Had my head under an Isuzu NPS 300 4x4 truck the other day at work and noticed they have rubber bellows over their swivel hubs. The bellows were of a similar design to IFS CV boots. They were too big in diameter to use on a cruiser but it would be cool if somebody made some to retrofit to cruisers.

How many people have studied the front knuckle setup on Land Rovers. Their setup is about the only thing that I like about Rovers. The ball on the end of the diff housing is removable. It bolts on which makes it easy to slot the holes to correct your castor. Because it bolts on it can be hard chromed which allows the swivel hub to run a proper lipped rubber seal as opposed to the cruisers felts. These seals do such a good job of sealing they use gear oil instead of moly grease.

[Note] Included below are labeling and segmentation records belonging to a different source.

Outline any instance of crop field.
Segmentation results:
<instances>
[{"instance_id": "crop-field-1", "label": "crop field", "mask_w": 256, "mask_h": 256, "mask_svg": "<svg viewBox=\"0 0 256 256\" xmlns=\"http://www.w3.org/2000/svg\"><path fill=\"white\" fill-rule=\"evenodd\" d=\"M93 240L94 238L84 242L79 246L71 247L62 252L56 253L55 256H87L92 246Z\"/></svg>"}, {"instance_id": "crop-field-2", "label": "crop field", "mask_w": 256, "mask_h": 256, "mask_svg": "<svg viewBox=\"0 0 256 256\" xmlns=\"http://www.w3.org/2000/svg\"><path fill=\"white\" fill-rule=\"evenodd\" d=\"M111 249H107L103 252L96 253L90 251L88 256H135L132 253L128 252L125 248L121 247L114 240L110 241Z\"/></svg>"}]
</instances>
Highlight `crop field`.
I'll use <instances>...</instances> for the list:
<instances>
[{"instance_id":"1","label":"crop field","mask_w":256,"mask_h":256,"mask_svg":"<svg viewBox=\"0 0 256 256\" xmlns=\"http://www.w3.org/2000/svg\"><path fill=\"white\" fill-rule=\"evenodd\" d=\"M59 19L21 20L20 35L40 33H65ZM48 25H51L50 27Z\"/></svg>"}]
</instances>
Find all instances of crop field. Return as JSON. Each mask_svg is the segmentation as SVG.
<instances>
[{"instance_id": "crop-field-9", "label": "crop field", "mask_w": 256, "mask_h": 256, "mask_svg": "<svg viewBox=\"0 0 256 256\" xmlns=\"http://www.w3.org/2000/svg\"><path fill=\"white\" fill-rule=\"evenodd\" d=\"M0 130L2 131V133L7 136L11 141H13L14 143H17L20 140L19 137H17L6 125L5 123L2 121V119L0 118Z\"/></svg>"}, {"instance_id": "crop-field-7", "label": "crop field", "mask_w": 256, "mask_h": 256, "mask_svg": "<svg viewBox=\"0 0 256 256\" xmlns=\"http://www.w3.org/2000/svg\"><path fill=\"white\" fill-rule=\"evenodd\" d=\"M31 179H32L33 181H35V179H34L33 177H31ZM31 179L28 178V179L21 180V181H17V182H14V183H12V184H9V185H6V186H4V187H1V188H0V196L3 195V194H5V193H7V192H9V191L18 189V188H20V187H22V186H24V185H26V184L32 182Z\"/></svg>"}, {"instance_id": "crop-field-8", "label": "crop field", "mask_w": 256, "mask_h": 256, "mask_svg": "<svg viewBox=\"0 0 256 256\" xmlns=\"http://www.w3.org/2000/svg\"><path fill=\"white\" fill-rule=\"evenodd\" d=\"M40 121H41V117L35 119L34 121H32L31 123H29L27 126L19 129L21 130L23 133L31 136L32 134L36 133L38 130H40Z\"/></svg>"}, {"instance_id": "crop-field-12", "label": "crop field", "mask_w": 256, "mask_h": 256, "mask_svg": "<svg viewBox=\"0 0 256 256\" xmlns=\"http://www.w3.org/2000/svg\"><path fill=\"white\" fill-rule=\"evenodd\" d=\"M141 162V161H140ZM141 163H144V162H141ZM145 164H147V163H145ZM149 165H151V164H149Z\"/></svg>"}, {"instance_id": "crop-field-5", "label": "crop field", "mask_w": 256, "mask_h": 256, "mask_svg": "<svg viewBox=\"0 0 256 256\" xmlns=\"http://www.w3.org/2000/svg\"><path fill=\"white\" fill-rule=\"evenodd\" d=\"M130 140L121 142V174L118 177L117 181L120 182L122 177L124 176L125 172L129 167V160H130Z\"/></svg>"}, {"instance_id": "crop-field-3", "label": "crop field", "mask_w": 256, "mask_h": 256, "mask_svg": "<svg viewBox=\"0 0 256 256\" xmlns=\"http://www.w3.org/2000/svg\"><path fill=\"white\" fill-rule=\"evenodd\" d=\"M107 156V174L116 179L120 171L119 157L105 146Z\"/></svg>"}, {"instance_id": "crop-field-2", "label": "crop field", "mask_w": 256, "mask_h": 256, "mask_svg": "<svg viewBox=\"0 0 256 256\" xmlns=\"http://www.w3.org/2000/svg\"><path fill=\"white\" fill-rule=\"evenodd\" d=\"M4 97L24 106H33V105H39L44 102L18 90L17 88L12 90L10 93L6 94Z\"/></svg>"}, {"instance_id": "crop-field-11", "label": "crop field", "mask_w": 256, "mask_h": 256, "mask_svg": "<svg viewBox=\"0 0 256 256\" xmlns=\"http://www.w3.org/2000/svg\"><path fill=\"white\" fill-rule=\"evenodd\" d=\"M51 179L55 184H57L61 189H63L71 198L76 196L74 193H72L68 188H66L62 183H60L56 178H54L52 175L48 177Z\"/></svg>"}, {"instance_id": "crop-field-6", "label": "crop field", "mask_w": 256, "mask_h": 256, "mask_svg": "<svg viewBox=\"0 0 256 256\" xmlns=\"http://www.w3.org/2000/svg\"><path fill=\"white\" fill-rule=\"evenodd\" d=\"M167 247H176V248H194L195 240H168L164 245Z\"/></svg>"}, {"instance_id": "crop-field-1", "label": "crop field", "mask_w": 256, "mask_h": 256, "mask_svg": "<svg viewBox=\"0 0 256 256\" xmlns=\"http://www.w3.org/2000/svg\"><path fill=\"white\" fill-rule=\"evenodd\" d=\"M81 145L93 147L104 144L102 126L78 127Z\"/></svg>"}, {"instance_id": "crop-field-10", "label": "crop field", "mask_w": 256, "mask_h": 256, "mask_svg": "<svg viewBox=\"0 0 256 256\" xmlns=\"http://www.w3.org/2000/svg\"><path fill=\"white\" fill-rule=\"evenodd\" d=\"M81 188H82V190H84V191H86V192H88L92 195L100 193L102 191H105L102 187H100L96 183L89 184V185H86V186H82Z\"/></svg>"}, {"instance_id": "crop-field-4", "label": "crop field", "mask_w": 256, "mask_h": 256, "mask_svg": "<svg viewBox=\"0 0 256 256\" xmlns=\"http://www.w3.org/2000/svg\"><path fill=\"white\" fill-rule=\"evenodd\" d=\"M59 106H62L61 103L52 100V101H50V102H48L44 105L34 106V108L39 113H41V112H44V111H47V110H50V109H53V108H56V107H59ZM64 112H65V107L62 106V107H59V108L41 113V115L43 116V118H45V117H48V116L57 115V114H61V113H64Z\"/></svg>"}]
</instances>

A mate of mine used to work at a chrome shop. He was telling me they occasionally flash chromed? toyota diff housings on the ends to let the felt seals seal better. Don't know how much it costs or whether it works or not though.
 
I do like the gear oil setup from the perspective you can simply drain and refill them after severe use. But. If a seal is torn or fails on the trail, you're instantly immobilized with an empty birf. On the Cruiser, you can have a similar problem but thick grease stays in place so you can correct it later. The more severe the use, the more it favors the LandCruiser's solution.

DougM
 
I agree about the grease vs oil thing. I think the Land Rover set up with the removeable hard chromed swivel ball is good though and its toughness has been proven over many years of civillian and military use. I reckon the ultimate swivel ball set up would be a similar design to the LR but with grease instead of oil and maybe a bellow arrangement if you didn't play in the rocks too much. Of course a grease nipple to pump in extra grease would be mandatory.
My Daihatsu F20 has grease nipples fitted from the factory, they're fitted to the steering knuckle bearing caps so that when you pump grease in to lube the birfs you automatically lube the bearings as well.